I took another deep breath. "No. I won't do it. It wouldn't be right."
Peter suddenly turned off all the lights. "I knew you'd hesitate." He walked into the closet and rolled out a cart with a film projector on it. "But I'm afraid you have no choice."
He turned the projector on, and there, flickering against the walls of Studio B, I saw myself in Rio ... with Carmelita. I became ghostly pale.
"How ... how did you get this?"
"We wouldn't want anyone to see this amusing little escapade now, would we?"
"You ... you must destroy this. You don't know what this means."
"What this means? To your precious reputation? Phil Collins, perfect little angel, wouldn't even hurt a fly, eh?"
"I have a family, I have an ... an image to uphold!"
"I agree. Which is why I'll never show this film to another living soul - on one condition: that you become the new lead singer for Genesis."
Standing there, in the dark, the sound of the one-legged Chilean dancer's moans and the clanking of oyster shells echoing throughout the room, I knew my fate was sealed.
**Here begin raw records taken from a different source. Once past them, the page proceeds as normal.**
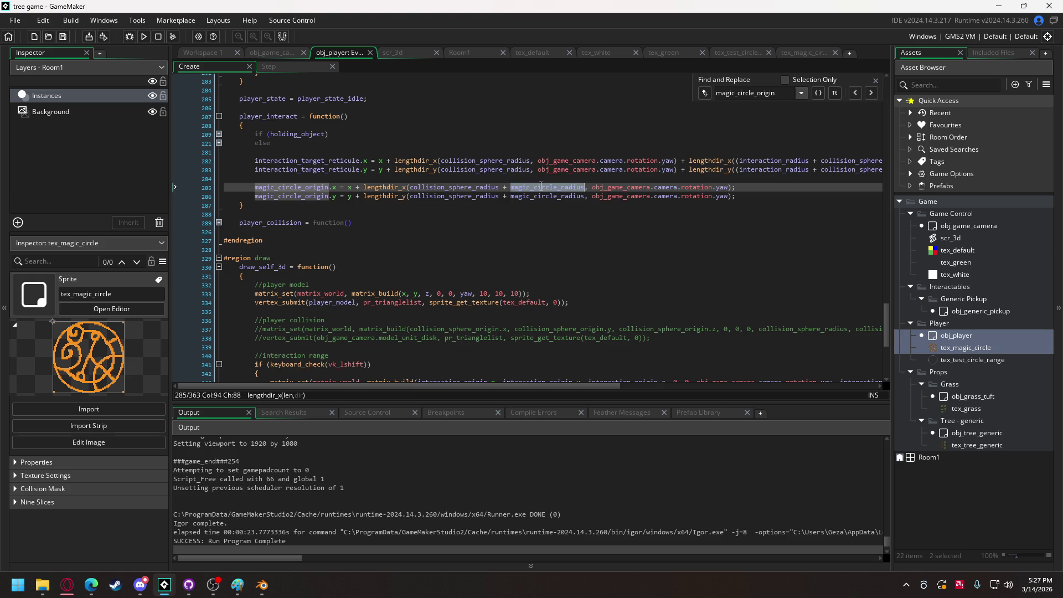
{"action": "left_click_drag", "start_coordinate": [886, 315], "coordinate": [875, 113]}
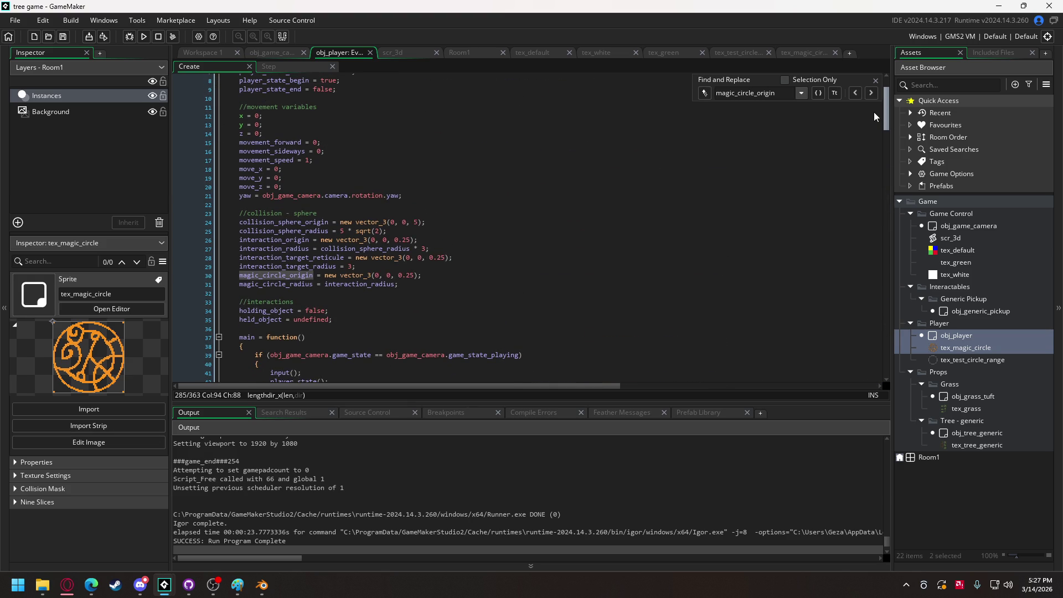
{"action": "left_click", "coordinate": [398, 284]}
{"action": "type", "text": "* 2"}
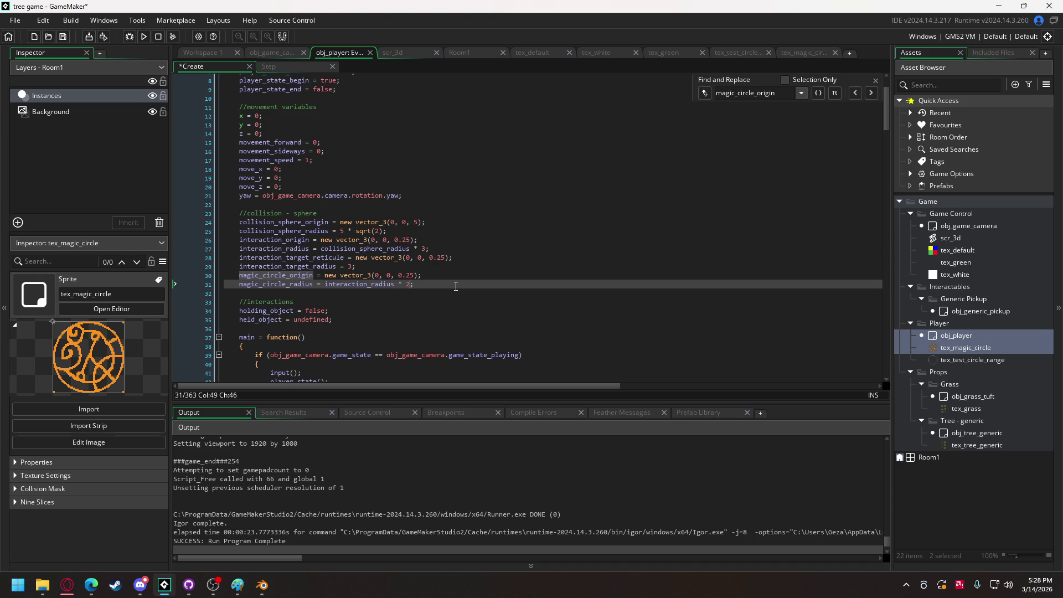
{"action": "left_click", "coordinate": [134, 35]}
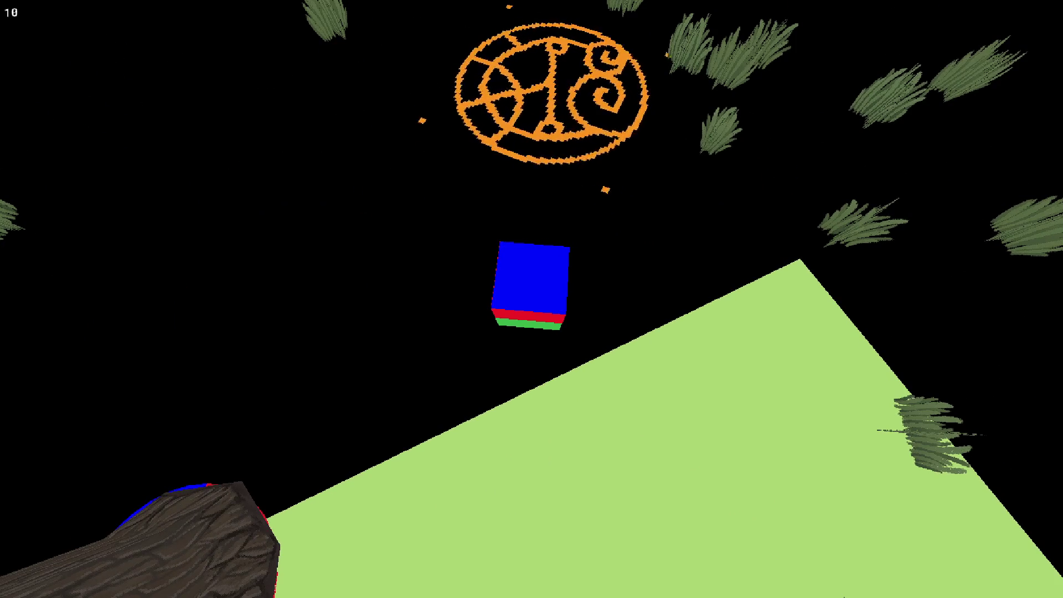
{"action": "key", "text": "Escape"}
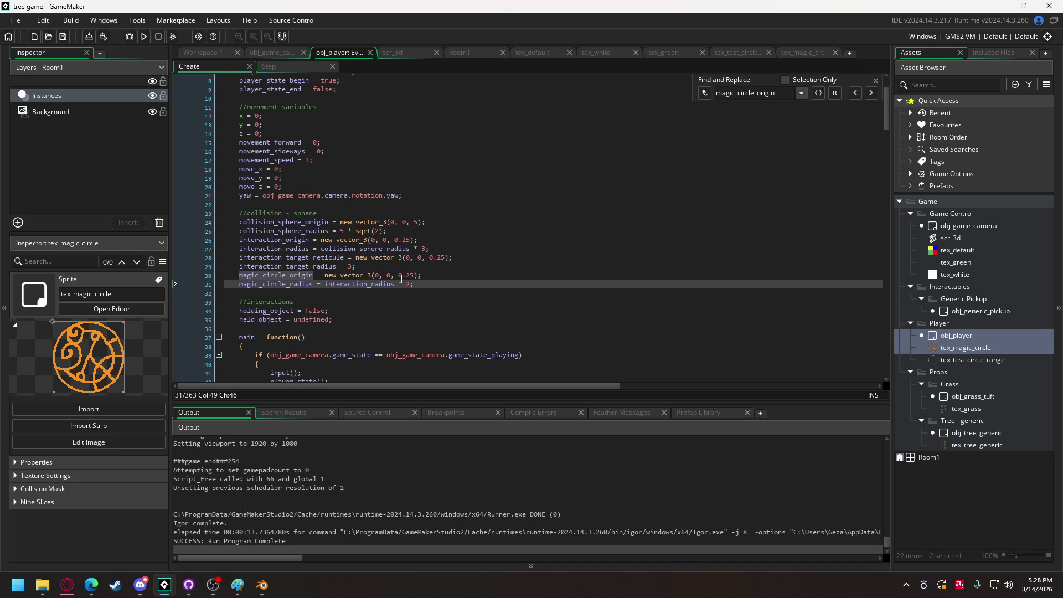
Change both origin offset lines to use magic_circle_radius / 2, then test-run the game
{"action": "mouse_move", "coordinate": [884, 124]}
{"action": "left_mouse_down"}
{"action": "mouse_move", "coordinate": [875, 351]}
{"action": "mouse_move", "coordinate": [876, 335]}
{"action": "left_mouse_up"}
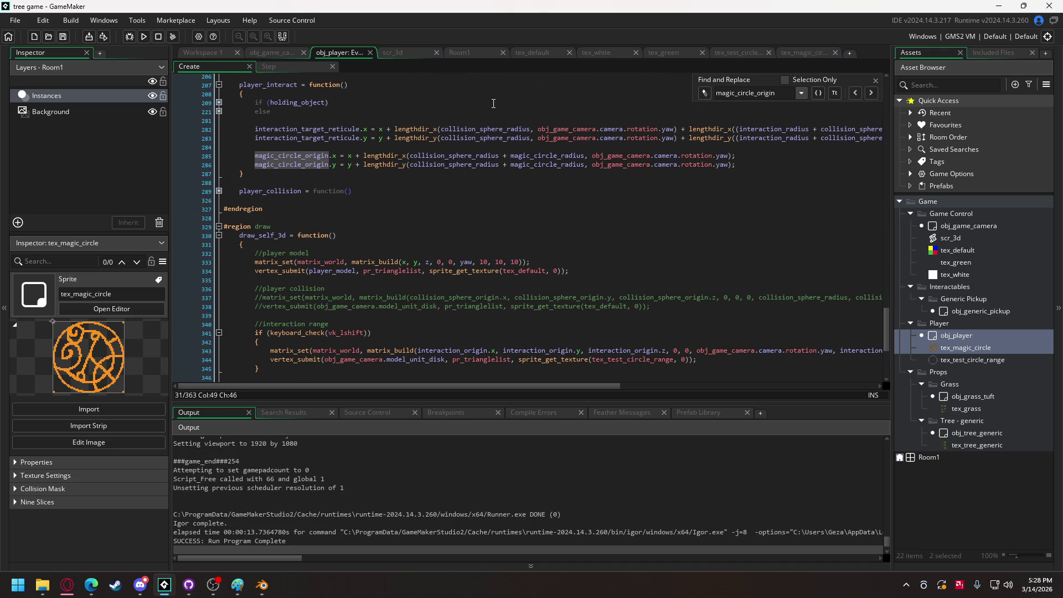
{"action": "left_click", "coordinate": [587, 155]}
{"action": "left_click", "coordinate": [586, 164]}
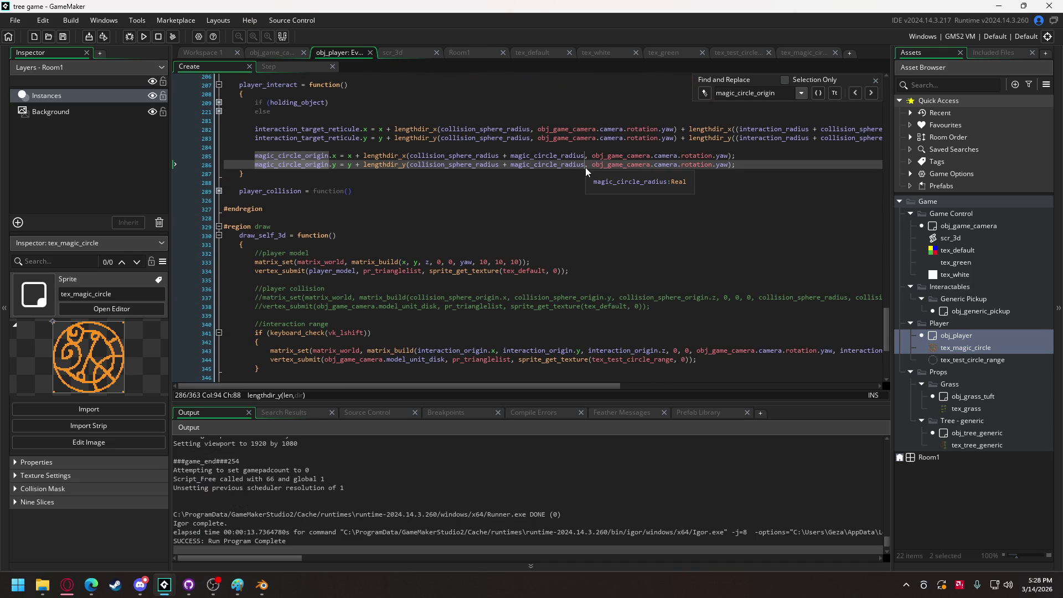
{"action": "type", "text": "/ 2"}
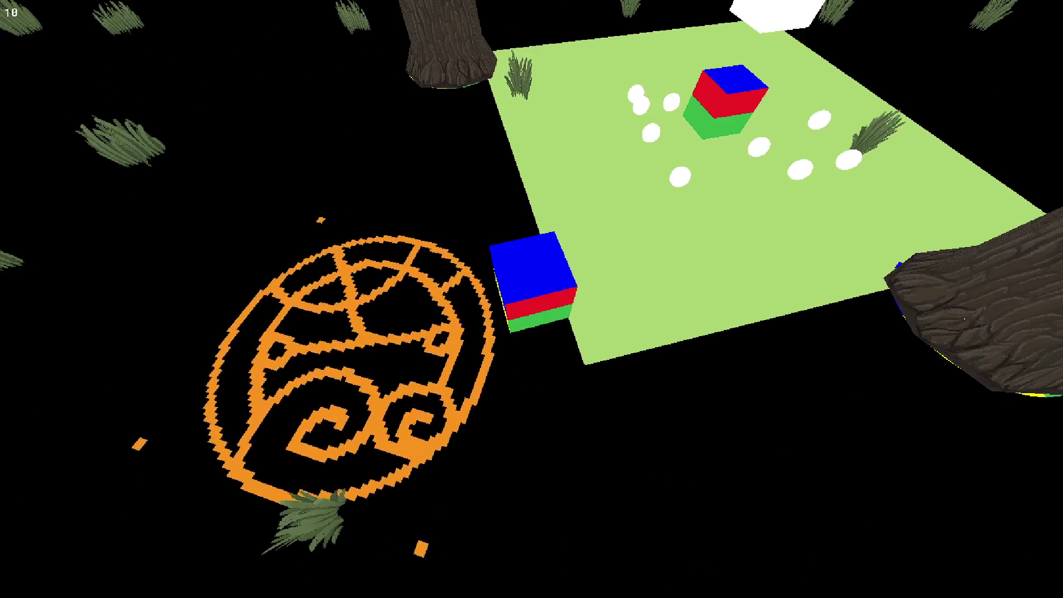
{"action": "key", "text": "Escape"}
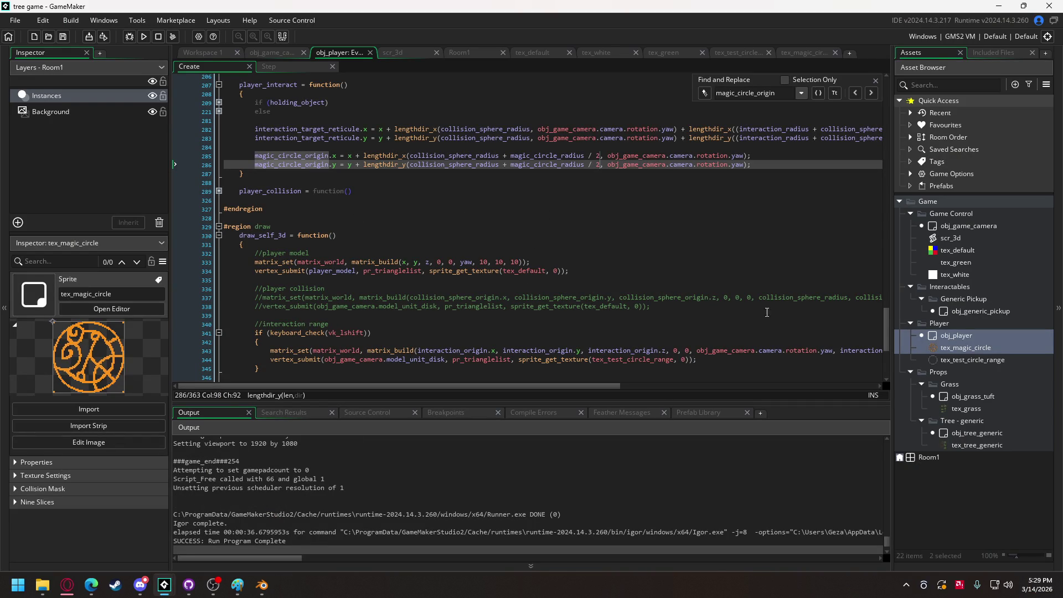
Paste yaw = obj_game_camera.camera.rotation.yaw above the cast state's mouse-release check, then test-run the game
{"action": "mouse_move", "coordinate": [884, 322]}
{"action": "left_mouse_down"}
{"action": "mouse_move", "coordinate": [850, 208]}
{"action": "mouse_move", "coordinate": [848, 220]}
{"action": "left_mouse_up"}
{"action": "left_click_drag", "start_coordinate": [417, 246], "coordinate": [252, 246]}
{"action": "key", "text": "ctrl+c"}
{"action": "scroll", "coordinate": [365, 272], "scroll_direction": "down", "scroll_amount": 1}
{"action": "scroll", "coordinate": [365, 273], "scroll_direction": "down", "scroll_amount": 10}
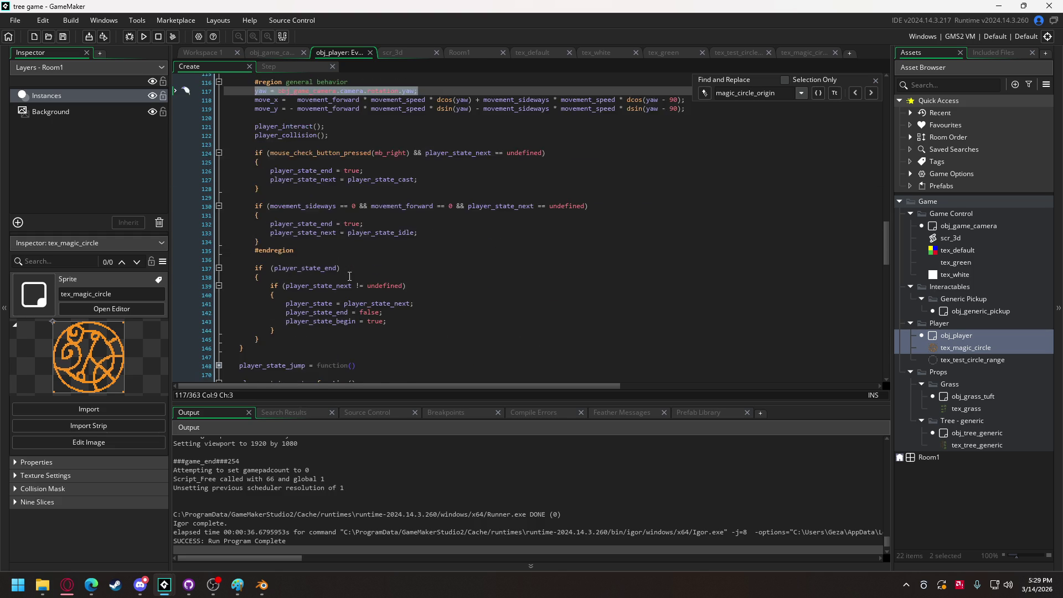
{"action": "scroll", "coordinate": [331, 276], "scroll_direction": "down", "scroll_amount": 2}
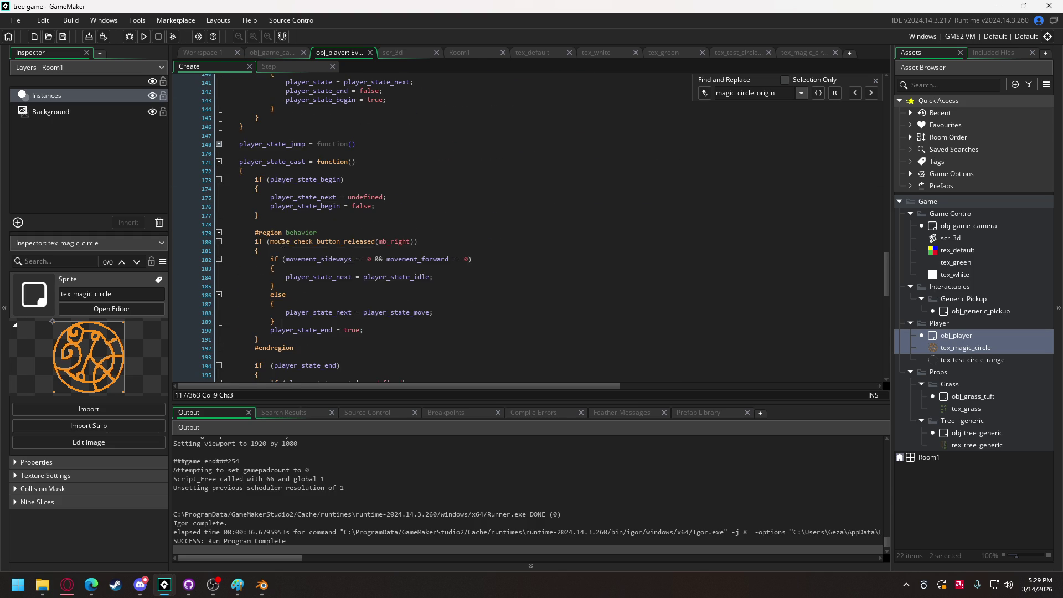
{"action": "left_click", "coordinate": [329, 239]}
{"action": "key", "text": "Home"}
{"action": "key", "text": "Return"}
{"action": "key", "text": "Up"}
{"action": "key", "text": "ctrl+v"}
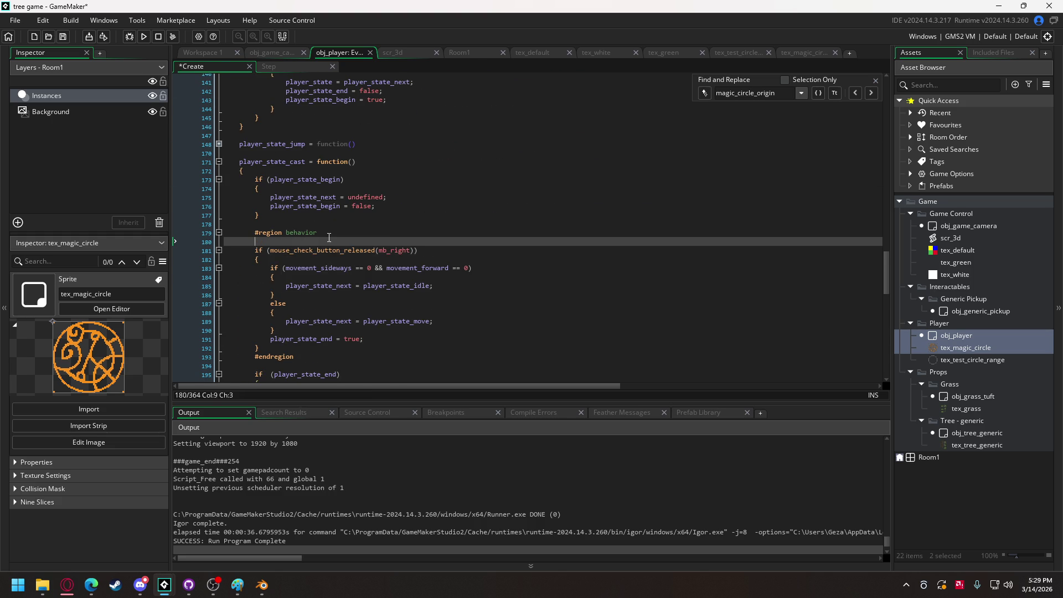
{"action": "key", "text": "Return"}
{"action": "left_click", "coordinate": [145, 37]}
"You're a bastard. You're a real bastard, you know that?"
"I'm the bastard? Oh I'm the bastard? I know a little more about Philip D. Collins than the rest of us."
"And what is that?"
"Oh, maybe I've heard something here and there about an incident in a marsh ... with a convict."
"Liar!"
"I know all about it. I know about your little hedgehog pal, I know about the Belgian science experiment ... I know everything Phil."
"Lies! Lies, lies, a thousand times lies!"
"Oh, I'll be a liar, all right. I'll go right along and tell the public how shocked I am that Phil decided to handle lead vocals himself. I'll lie and tell people I've never seen you commit a single sin in your entire life. Yes, I'll be a liar."
An icy chill crept through my entire body. I took a long, last sip of tea. Peter rolled the projector back into the closet, grabbed his coat, and walked toward the door.
"But ... why? Why, Peter?"
His lips curled into a mischievous smile. "Because I like you Phil."
These Phil escapades are so good that I'm almost wishing they were true. I'm wondering how later episodes will cover the fact that Phil wasn't quite so angelic and let his freak flag show just a little to the public, in songs like Through These Walls, or when covering Cinema show live.